Michael Frederick Halliday (c. 1822–1869) was an English amateur artist.

== Life ==
Michael Halliday, son of a captain in the navy, from 1839 until his death was a clerk in the parliament office, House of Lords. He cultivated a taste for painting in later years with much energy and fair success.

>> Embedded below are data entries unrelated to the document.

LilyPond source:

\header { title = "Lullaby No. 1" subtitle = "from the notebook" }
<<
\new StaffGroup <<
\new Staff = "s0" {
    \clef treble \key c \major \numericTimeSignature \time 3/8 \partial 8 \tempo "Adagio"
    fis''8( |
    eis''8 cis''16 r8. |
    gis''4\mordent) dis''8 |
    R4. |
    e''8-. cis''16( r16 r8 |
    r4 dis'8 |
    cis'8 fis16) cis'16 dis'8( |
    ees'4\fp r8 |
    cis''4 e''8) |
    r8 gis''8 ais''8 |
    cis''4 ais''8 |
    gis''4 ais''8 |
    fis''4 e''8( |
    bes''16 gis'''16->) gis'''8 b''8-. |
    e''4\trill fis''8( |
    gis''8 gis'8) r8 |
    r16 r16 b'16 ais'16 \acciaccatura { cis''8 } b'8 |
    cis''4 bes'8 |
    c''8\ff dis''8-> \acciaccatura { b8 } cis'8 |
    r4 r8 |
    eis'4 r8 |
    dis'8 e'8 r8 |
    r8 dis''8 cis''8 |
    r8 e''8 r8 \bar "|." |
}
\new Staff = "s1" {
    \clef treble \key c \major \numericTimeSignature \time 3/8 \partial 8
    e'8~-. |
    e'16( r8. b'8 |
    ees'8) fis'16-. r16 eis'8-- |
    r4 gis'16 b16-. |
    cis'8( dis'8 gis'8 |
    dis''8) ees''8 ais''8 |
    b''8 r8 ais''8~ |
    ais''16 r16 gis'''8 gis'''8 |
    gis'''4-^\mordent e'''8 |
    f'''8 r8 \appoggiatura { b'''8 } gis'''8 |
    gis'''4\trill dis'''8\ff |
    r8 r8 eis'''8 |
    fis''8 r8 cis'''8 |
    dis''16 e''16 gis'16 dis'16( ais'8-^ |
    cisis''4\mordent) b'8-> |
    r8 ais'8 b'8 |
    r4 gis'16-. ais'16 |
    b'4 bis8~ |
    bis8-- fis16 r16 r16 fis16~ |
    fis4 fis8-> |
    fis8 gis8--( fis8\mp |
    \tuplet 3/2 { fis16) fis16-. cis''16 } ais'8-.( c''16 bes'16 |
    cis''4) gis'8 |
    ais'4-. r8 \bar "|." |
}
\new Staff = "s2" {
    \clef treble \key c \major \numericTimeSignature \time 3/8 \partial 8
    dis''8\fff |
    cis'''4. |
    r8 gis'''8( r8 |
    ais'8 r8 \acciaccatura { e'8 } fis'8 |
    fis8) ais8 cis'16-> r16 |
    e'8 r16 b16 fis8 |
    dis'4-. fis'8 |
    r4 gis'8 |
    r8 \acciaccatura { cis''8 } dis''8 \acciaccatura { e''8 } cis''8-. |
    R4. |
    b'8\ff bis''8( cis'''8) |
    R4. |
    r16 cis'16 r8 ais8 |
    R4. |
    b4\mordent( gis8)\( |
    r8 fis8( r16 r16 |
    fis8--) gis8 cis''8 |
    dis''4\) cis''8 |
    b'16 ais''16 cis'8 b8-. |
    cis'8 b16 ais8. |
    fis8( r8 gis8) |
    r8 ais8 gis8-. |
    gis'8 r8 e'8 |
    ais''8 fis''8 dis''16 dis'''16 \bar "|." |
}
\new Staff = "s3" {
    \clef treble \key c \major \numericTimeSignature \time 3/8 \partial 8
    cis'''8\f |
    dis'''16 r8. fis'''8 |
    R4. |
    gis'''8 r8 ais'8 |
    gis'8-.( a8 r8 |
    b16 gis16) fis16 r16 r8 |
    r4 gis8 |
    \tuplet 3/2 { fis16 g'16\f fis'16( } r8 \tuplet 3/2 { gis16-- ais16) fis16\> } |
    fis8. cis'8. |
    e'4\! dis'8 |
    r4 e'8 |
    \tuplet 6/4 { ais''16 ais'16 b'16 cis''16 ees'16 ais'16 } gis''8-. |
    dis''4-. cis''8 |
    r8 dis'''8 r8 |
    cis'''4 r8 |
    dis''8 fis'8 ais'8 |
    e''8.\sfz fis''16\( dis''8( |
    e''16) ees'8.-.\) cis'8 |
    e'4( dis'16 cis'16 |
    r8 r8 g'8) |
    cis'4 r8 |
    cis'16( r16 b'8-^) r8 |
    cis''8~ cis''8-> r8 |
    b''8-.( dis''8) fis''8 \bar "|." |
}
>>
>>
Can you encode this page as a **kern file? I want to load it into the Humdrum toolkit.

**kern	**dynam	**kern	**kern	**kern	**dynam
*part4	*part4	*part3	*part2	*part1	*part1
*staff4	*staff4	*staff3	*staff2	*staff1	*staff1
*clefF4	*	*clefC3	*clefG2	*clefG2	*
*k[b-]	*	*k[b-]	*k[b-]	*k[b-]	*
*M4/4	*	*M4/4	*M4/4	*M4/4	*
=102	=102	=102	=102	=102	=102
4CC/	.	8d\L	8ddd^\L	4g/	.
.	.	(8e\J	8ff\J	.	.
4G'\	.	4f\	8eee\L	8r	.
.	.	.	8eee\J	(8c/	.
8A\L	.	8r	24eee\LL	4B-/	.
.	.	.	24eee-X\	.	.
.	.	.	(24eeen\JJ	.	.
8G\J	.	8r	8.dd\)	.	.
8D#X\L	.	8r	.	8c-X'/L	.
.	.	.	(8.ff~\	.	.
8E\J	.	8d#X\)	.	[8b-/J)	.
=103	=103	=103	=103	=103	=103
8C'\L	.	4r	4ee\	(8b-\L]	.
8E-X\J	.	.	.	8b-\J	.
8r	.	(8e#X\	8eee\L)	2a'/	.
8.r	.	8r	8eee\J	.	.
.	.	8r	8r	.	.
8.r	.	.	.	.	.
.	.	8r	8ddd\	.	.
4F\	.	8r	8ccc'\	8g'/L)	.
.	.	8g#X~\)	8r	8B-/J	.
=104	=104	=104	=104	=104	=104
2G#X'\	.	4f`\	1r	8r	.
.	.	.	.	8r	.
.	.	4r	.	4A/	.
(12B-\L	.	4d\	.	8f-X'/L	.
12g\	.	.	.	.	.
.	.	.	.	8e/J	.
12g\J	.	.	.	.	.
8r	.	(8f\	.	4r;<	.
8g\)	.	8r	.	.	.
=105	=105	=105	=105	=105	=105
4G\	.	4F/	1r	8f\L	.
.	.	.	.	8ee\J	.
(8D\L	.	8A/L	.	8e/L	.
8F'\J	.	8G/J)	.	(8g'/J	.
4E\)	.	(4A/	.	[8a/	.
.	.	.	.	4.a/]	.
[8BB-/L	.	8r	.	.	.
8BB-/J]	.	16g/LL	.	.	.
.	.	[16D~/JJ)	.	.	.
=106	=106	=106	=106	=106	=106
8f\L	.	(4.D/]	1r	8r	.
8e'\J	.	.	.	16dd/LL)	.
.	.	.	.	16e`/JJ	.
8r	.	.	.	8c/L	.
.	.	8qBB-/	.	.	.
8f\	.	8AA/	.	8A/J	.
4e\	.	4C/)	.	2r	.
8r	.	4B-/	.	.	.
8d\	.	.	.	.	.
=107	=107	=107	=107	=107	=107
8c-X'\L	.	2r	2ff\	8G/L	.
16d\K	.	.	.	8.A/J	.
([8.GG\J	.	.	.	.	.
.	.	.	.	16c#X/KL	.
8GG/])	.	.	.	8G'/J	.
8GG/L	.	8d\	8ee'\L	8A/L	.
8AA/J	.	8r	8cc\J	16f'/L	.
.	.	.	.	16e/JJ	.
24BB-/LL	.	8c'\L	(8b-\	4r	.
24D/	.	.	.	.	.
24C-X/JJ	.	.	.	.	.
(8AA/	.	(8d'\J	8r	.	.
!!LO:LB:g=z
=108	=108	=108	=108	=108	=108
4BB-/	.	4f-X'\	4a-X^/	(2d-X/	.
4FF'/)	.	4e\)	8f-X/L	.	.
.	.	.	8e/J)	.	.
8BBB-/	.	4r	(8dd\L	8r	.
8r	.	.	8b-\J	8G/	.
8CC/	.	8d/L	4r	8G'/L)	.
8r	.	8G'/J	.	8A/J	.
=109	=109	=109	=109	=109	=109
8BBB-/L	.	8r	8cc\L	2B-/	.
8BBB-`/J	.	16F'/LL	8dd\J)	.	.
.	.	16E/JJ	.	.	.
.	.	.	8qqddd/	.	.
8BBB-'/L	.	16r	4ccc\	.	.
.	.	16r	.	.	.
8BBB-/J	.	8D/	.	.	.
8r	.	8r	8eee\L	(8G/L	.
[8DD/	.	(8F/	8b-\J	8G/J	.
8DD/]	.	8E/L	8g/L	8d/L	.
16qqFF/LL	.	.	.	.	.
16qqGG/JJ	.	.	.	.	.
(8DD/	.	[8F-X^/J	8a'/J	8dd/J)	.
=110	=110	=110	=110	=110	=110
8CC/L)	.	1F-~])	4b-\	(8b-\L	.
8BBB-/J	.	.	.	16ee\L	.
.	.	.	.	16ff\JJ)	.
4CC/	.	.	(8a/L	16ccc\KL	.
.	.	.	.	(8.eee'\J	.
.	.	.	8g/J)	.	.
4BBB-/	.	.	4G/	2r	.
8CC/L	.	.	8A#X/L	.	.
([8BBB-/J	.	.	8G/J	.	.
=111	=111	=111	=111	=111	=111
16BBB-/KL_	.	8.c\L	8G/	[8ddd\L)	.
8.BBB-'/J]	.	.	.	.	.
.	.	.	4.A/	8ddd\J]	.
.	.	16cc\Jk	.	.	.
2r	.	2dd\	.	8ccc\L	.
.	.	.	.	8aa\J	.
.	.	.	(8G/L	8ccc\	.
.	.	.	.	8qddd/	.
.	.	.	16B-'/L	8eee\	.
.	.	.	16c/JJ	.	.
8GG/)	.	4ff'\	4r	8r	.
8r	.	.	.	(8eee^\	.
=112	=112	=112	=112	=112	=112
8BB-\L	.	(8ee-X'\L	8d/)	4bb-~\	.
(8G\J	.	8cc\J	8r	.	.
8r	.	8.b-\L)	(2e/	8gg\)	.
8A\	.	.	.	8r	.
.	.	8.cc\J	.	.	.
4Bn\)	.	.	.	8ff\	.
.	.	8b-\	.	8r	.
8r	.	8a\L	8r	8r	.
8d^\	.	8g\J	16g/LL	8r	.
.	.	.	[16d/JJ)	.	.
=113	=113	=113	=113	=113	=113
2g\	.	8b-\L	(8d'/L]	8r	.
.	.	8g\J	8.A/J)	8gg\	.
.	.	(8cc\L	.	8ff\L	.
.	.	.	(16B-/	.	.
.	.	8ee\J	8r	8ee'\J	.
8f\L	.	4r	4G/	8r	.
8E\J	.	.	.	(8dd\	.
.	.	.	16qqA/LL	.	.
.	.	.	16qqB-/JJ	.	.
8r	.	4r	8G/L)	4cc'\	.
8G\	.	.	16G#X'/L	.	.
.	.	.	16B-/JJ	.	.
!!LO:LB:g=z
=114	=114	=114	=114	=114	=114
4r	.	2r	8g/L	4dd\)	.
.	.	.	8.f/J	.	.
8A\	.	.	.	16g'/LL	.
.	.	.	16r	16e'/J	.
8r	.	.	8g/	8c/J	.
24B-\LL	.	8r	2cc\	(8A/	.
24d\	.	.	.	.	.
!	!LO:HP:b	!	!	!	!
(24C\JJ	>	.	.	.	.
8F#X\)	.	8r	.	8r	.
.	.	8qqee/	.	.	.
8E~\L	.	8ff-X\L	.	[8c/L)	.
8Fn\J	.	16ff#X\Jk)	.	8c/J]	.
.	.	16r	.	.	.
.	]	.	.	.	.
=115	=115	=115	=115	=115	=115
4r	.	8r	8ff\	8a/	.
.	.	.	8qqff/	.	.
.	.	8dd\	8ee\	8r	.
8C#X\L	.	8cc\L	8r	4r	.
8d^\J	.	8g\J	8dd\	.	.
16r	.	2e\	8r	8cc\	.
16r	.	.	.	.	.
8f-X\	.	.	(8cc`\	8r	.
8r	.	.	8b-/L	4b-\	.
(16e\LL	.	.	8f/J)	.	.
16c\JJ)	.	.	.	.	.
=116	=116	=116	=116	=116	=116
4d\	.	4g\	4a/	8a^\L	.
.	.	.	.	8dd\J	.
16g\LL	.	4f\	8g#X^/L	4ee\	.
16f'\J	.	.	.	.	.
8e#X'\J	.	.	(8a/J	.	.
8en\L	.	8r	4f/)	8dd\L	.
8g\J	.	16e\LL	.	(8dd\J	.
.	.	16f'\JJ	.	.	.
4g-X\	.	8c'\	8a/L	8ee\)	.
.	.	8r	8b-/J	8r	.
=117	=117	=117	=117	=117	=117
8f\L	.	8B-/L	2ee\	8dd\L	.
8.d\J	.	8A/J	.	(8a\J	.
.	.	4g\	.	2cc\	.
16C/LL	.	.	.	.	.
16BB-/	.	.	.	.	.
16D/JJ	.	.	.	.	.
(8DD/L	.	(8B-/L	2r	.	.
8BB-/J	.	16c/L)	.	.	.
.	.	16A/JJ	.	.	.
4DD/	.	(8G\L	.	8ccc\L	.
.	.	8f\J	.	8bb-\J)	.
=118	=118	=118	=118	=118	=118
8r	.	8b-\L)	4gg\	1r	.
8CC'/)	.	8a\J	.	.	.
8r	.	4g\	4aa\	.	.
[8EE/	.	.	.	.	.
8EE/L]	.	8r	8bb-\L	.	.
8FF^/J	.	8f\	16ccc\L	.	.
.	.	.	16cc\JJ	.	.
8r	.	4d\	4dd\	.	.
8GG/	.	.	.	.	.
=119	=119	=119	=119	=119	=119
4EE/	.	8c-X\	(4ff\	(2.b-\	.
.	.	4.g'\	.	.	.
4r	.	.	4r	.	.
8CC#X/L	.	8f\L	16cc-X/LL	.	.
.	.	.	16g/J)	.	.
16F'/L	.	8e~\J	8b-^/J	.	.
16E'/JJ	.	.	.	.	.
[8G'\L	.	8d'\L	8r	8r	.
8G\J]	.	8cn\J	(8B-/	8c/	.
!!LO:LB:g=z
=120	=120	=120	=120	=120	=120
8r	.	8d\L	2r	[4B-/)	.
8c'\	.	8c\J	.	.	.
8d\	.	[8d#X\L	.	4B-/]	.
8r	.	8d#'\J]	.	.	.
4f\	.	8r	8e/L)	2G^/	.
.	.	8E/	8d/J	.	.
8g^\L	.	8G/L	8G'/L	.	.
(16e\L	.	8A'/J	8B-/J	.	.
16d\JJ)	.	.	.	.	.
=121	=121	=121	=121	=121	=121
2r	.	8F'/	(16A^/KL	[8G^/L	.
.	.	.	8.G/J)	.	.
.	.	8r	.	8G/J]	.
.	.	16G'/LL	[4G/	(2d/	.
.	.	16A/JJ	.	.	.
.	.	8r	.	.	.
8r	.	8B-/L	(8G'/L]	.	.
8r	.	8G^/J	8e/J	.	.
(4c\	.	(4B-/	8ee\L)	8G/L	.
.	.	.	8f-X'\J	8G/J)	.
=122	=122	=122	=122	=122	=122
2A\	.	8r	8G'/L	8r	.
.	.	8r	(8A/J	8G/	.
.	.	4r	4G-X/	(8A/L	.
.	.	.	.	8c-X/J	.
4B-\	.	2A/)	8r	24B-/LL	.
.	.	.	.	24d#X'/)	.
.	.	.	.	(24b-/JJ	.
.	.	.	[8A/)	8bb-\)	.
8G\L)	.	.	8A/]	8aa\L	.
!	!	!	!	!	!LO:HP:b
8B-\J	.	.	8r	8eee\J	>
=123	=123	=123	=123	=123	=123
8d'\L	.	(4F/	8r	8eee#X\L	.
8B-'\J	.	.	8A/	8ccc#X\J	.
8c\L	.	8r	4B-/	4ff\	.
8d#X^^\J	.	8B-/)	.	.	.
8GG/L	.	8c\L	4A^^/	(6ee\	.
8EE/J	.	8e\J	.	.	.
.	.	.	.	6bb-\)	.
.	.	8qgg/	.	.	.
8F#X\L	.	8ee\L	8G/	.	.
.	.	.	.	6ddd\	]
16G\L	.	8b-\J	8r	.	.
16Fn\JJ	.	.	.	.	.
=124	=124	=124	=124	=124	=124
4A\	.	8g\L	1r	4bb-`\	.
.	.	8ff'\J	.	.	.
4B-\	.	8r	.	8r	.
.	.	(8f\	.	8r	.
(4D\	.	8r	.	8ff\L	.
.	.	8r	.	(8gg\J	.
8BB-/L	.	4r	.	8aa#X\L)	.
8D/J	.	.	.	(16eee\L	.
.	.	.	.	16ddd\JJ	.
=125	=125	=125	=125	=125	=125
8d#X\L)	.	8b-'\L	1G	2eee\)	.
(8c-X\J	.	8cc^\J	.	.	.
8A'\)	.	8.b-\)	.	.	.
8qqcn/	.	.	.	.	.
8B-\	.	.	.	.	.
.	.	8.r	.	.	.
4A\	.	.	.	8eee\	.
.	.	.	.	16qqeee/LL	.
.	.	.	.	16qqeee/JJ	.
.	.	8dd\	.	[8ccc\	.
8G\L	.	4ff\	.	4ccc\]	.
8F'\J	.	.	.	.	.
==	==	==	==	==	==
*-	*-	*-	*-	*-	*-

He exhibited at the Royal Academy in 1853 a view of Moel Shabod from the Capel Curig Road. In 1856 he exhibited The Measure for the Wedding Ring, and two scenes from the Crimean War; the former attracted much notice and was engraved. He exhibited in 1857 The Sale of a Heart, in 1858 The Blind Basket-maker with his First Child, in 1864 A Bird in the Hand, and in 1866 Roma vivente e Roma morta. He contributed an etching of The Plea of the Midsummer Fairies to the edition of Hood's Poems published by the Junior Etching Club in 1858.

Halliday was one of the earliest members of the Pre-Raphaelite school of painting. He was also an enthusiastic volunteer, a first-rate rifle-shot, and one of the first English Eight who competed for the Elcho Shield at Wimbledon in 1862.

He died after a short illness at Thurloe Place, South Kensington, on 1 June 1869, and was buried at Brompton Cemetery.